═══ Information provided

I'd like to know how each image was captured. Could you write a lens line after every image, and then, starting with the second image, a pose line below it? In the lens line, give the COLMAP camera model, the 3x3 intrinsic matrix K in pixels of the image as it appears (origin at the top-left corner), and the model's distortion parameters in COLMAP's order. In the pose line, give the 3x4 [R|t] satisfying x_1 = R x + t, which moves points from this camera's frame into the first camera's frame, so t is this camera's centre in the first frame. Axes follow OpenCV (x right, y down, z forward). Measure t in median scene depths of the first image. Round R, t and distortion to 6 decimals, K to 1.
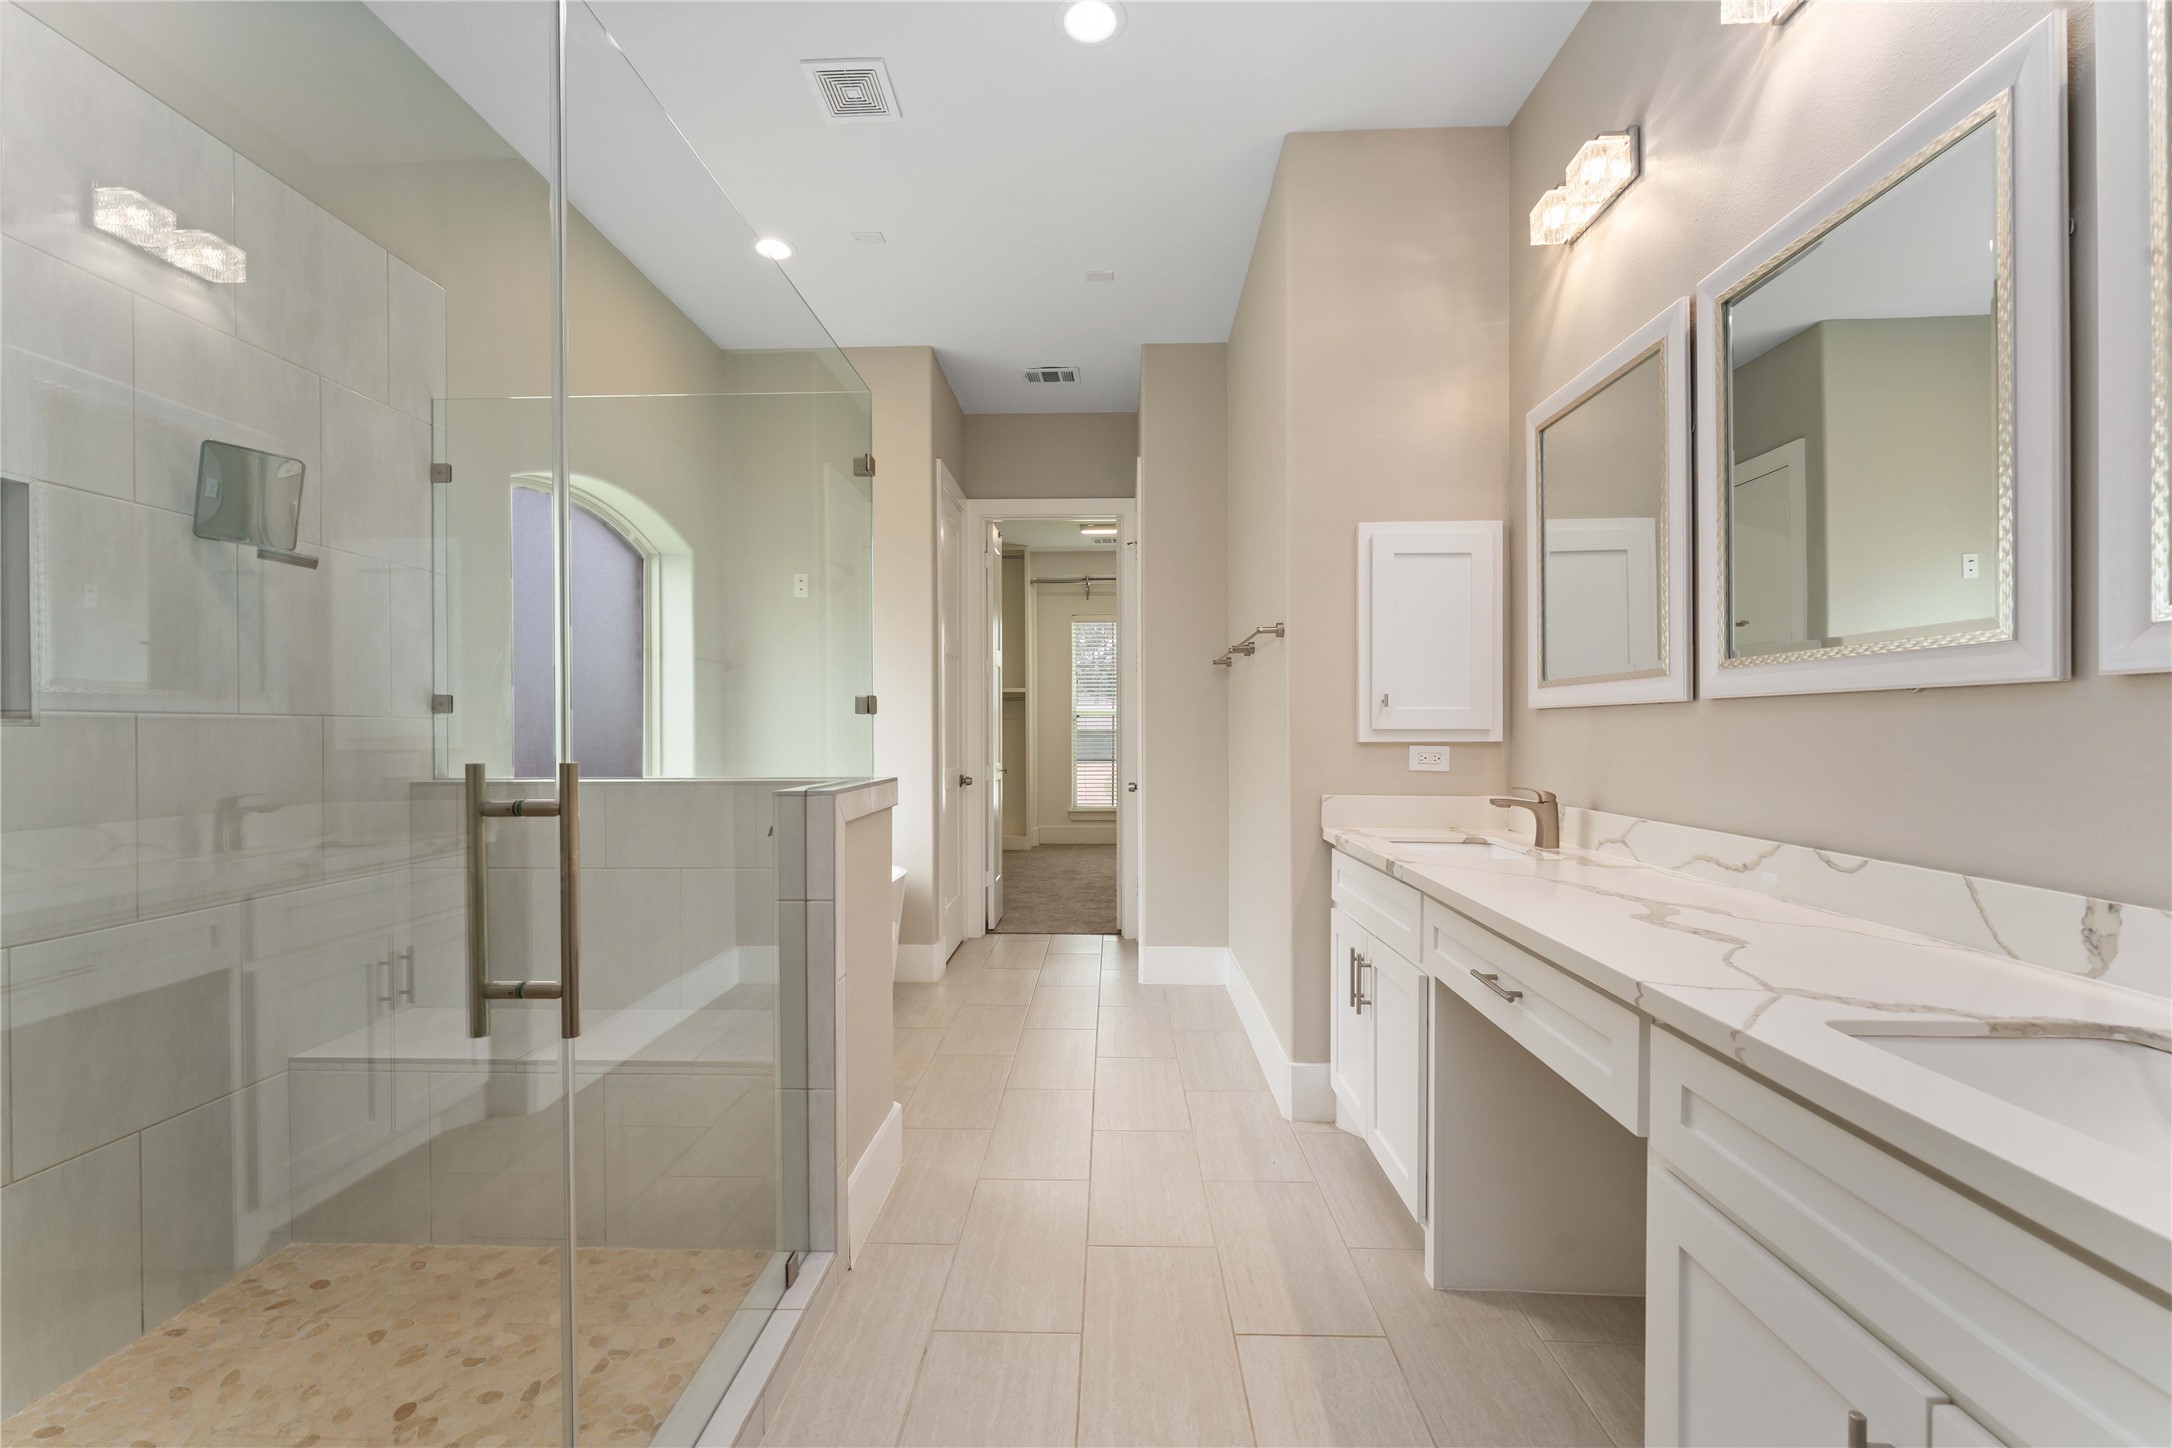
lens RADIAL K [[889.3, 0, 1117.4], [0, 889.3, 738.1], [0, 0, 1]] dist [0.002882, -0.001127]
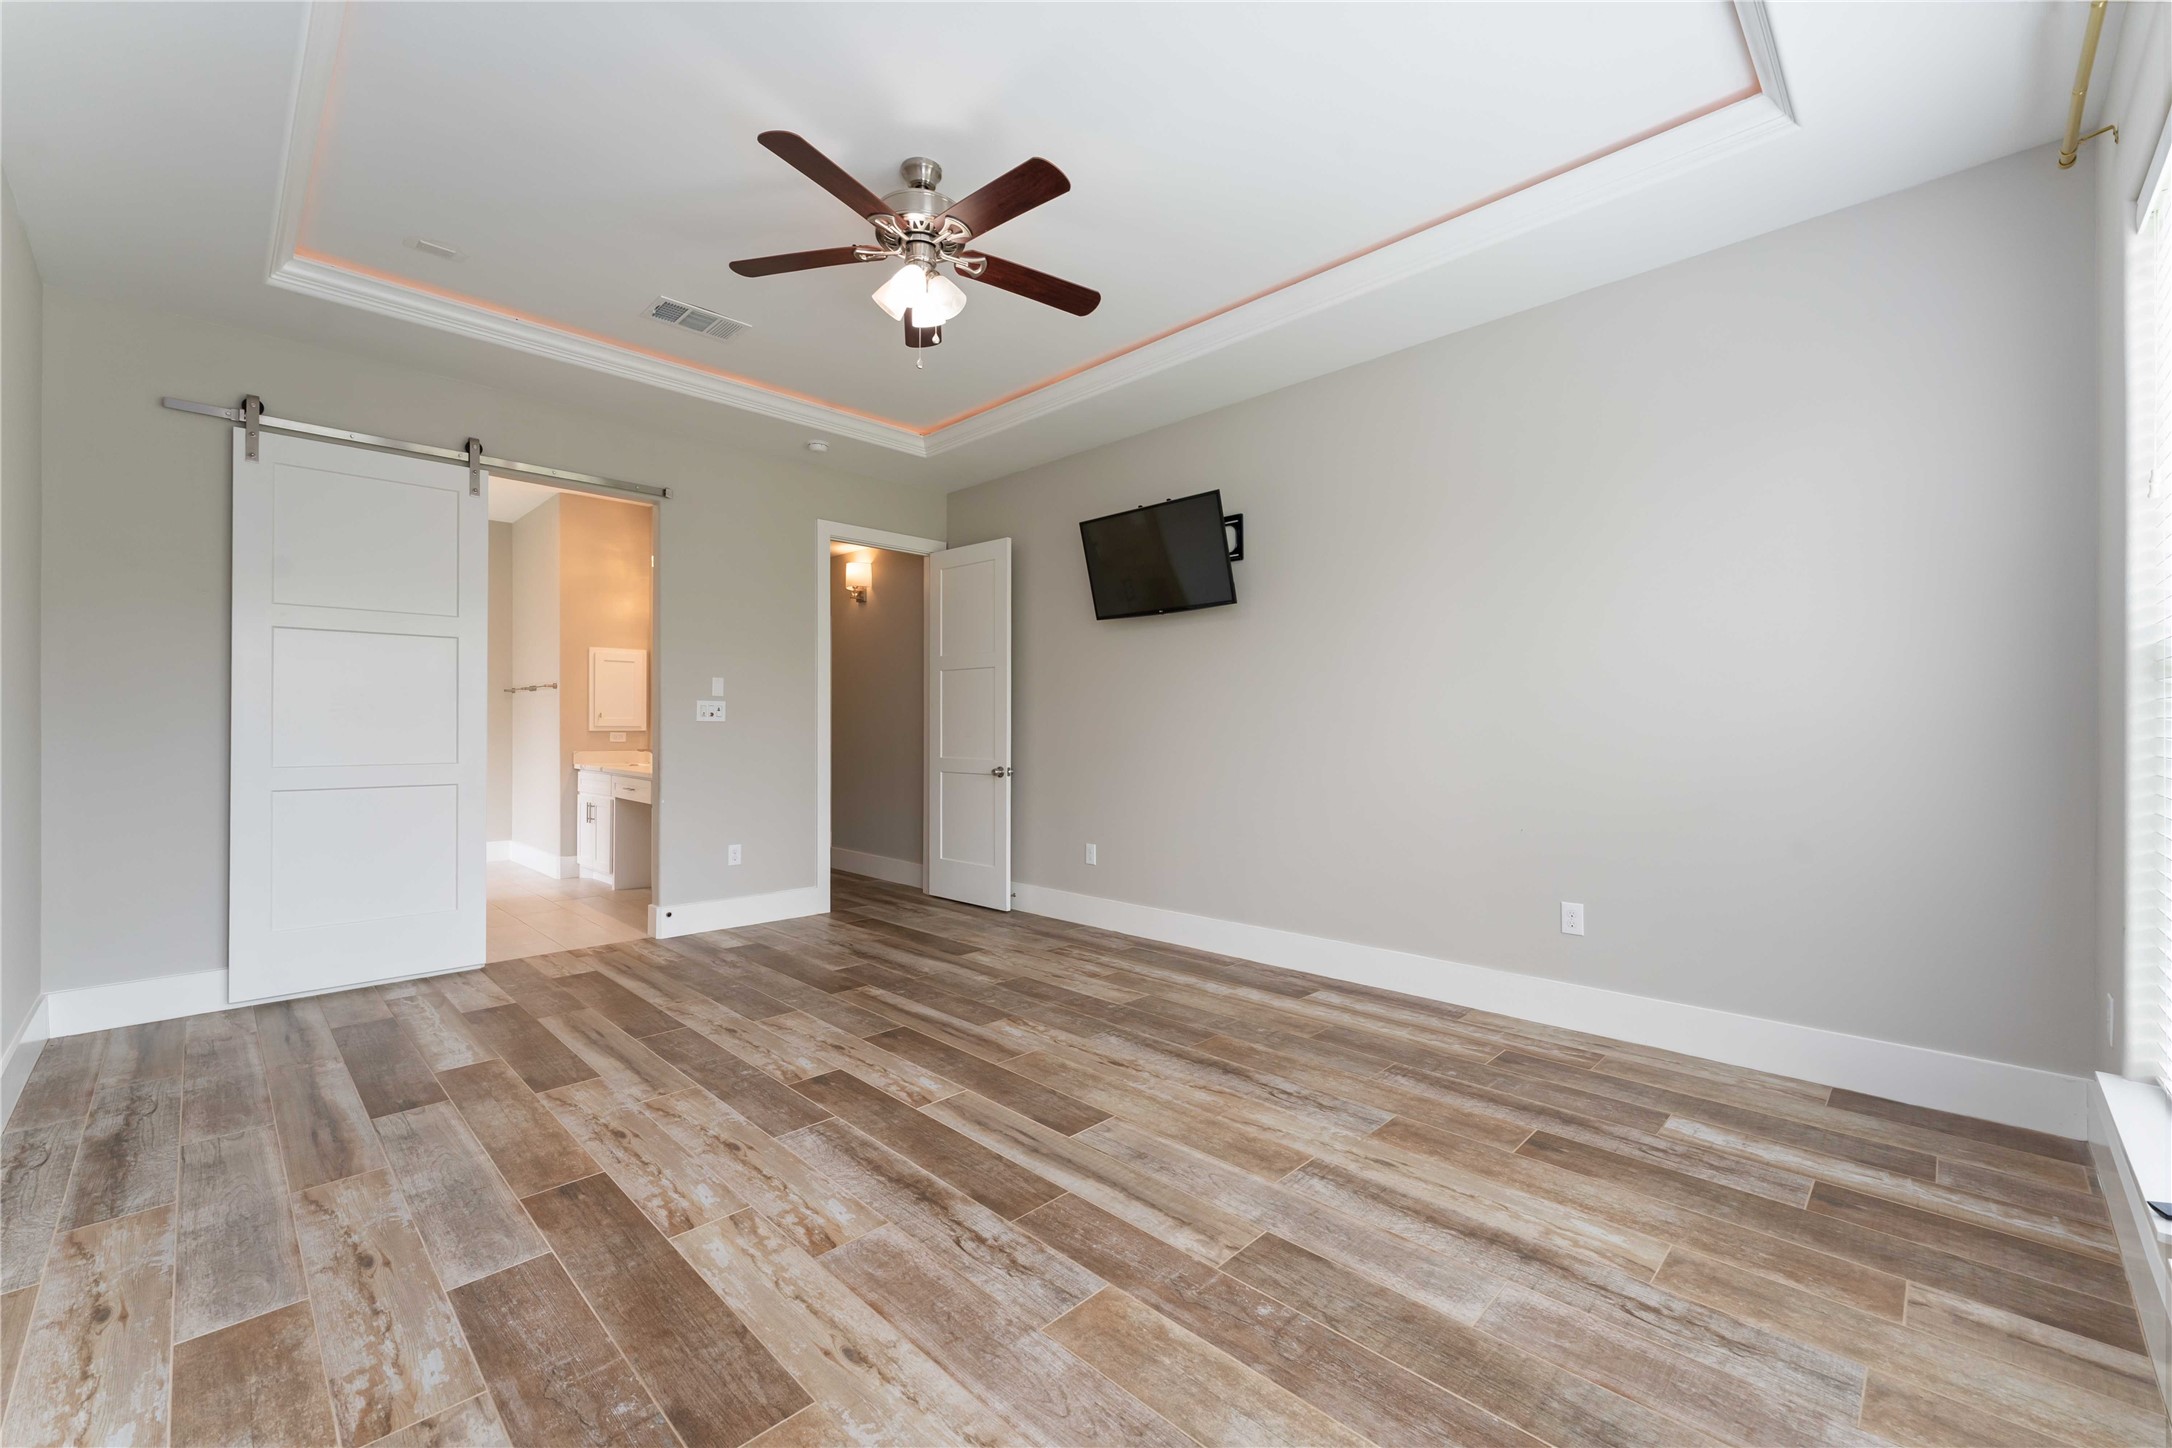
lens RADIAL K [[889.3, 0, 1088.5], [0, 889.3, 727.3], [0, 0, 1]] dist [0.002882, -0.001127]
pose [[0.695030, 0.007488, 0.718942, -0.667565], [-0.001697, 0.999960, -0.008775, 0.016354], [-0.718979, 0.004879, 0.695015, -2.122624]]
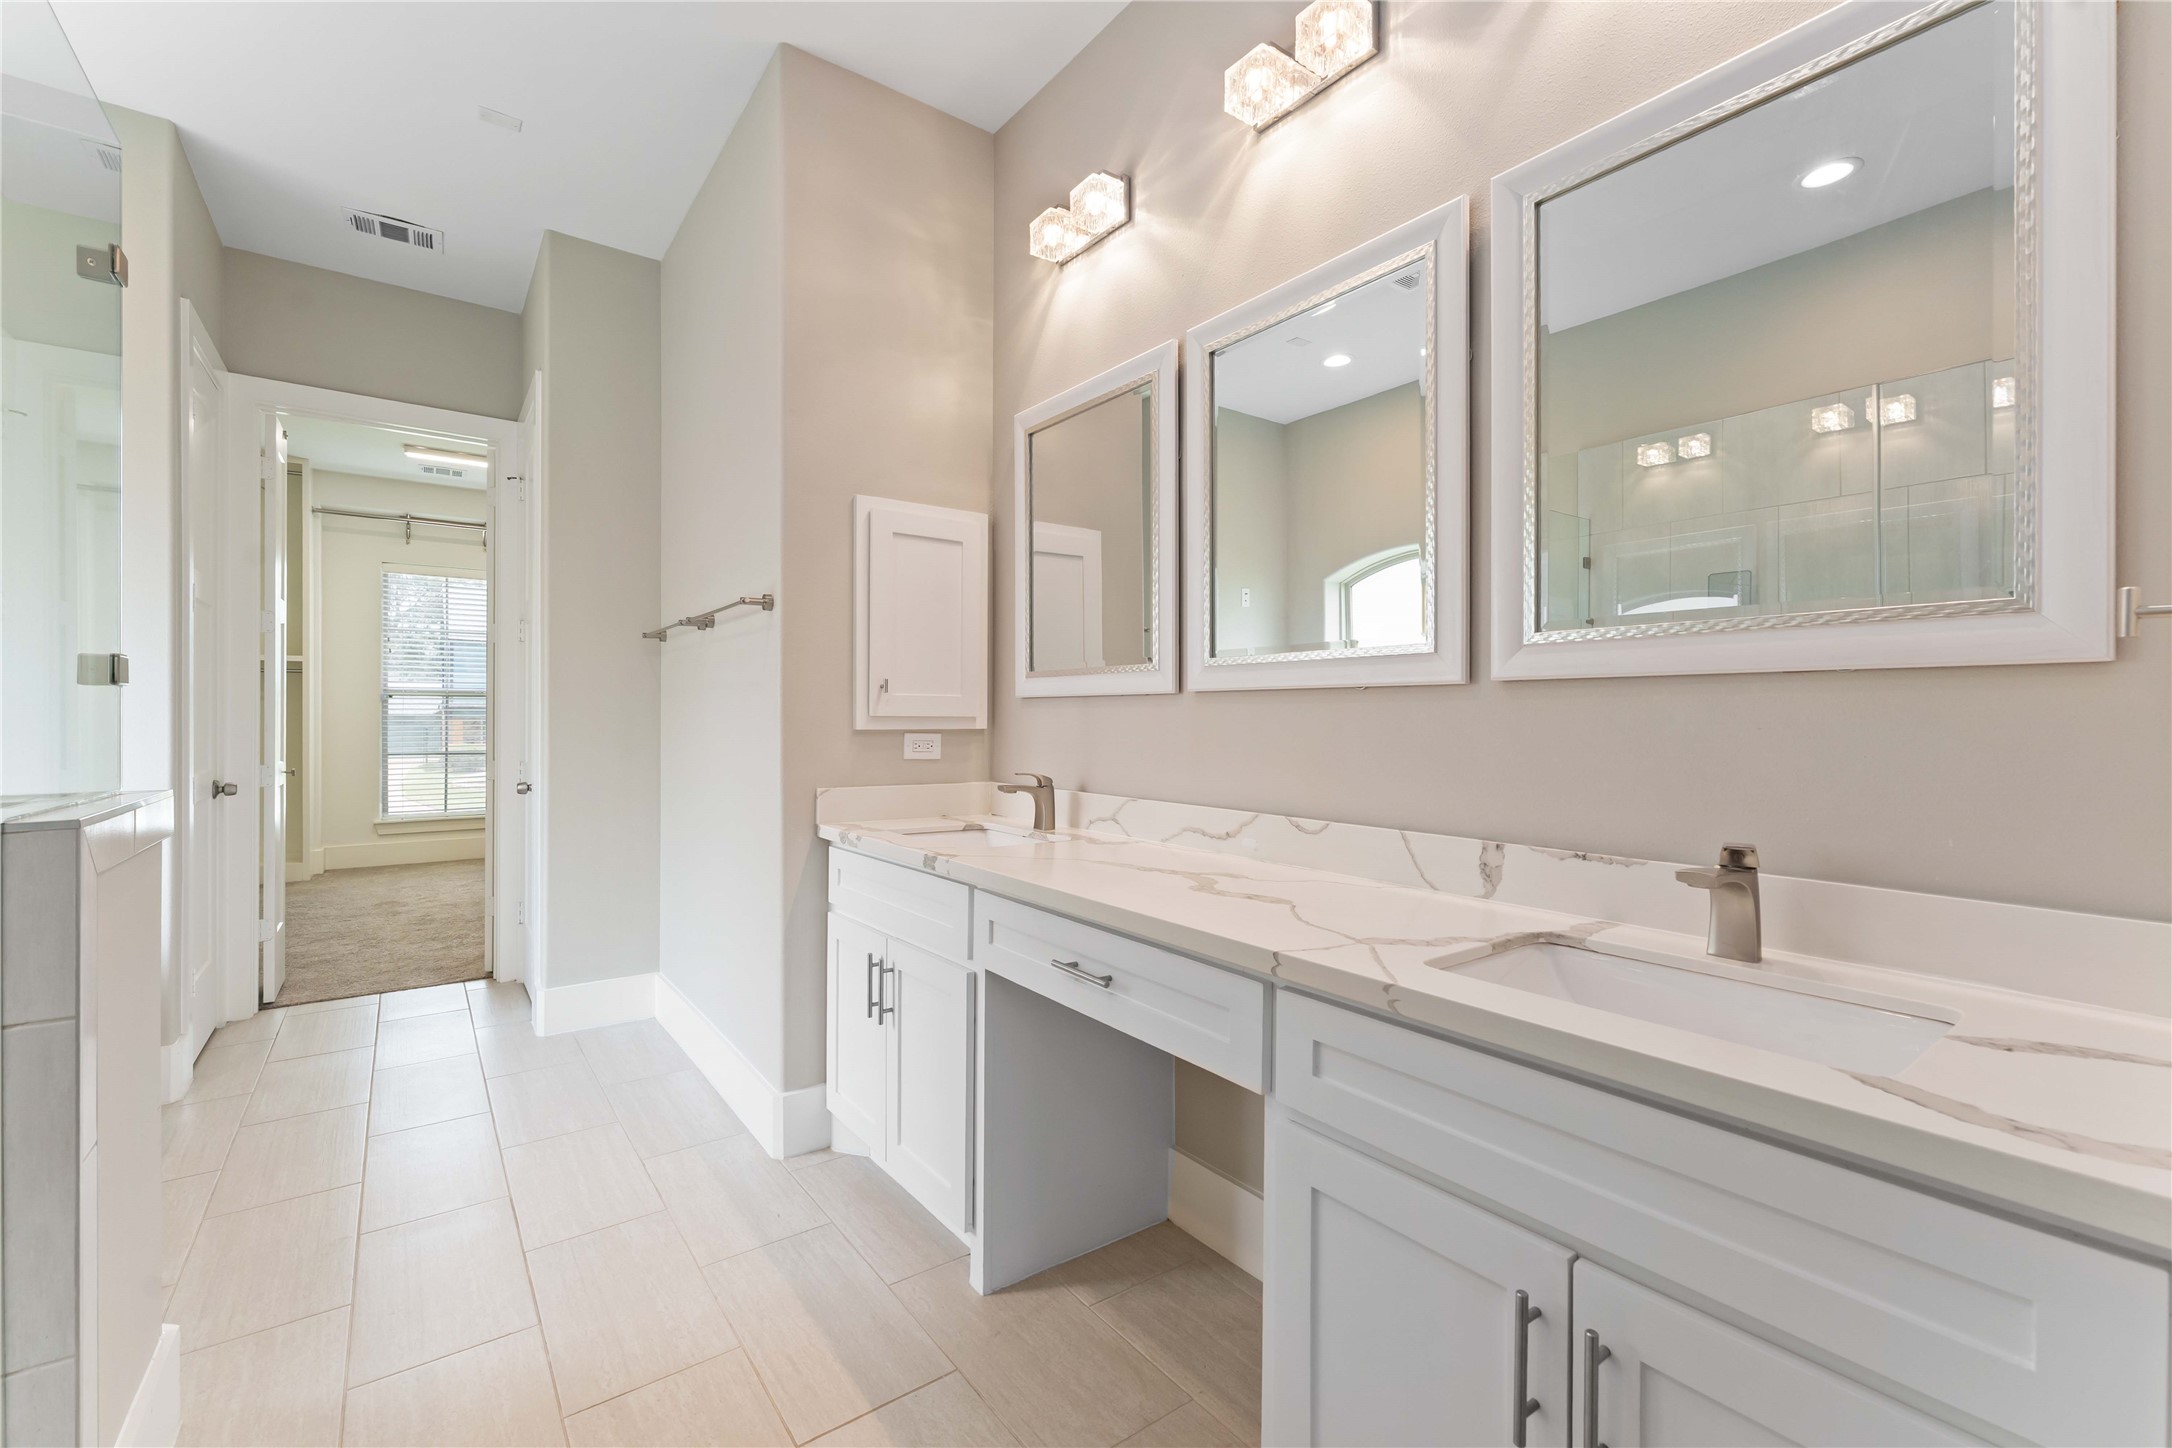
lens RADIAL K [[889.3, 0, 1073.2], [0, 889.3, 720.8], [0, 0, 1]] dist [0.002882, -0.001127]
pose [[0.796138, 0.003094, 0.605107, -0.124896], [0.000012, 0.999987, -0.005128, -0.000240], [-0.605115, 0.004090, 0.796128, 0.137672]]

══════

§ Action item: Restate the listing word for word. Pictures do not belong in the copy.

§ Response:
I'd like to know how each image was captured. Could you write a lens line after every image, and then, starting with the second image, a pose line below it? In the lens line, give the COLMAP camera model, the 3x3 intrinsic matrix K in pixels of the image as it appears (origin at the top-left corner), and the model's distortion parameters in COLMAP's order. In the pose line, give the 3x4 [R|t] satisfying x_1 = R x + t, which moves points from this camera's frame into the first camera's frame, so t is this camera's centre in the first frame. Axes follow OpenCV (x right, y down, z forward). Measure t in median scene depths of the first image. Round R, t and distortion to 6 decimals, K to 1.
lens RADIAL K [[889.3, 0, 1117.4], [0, 889.3, 738.1], [0, 0, 1]] dist [0.002882, -0.001127]
lens RADIAL K [[889.3, 0, 1088.5], [0, 889.3, 727.3], [0, 0, 1]] dist [0.002882, -0.001127]
pose [[0.695030, 0.007488, 0.718942, -0.667565], [-0.001697, 0.999960, -0.008775, 0.016354], [-0.718979, 0.004879, 0.695015, -2.122624]]
lens RADIAL K [[889.3, 0, 1073.2], [0, 889.3, 720.8], [0, 0, 1]] dist [0.002882, -0.001127]
pose [[0.796138, 0.003094, 0.605107, -0.124896], [0.000012, 0.999987, -0.005128, -0.000240], [-0.605115, 0.004090, 0.796128, 0.137672]]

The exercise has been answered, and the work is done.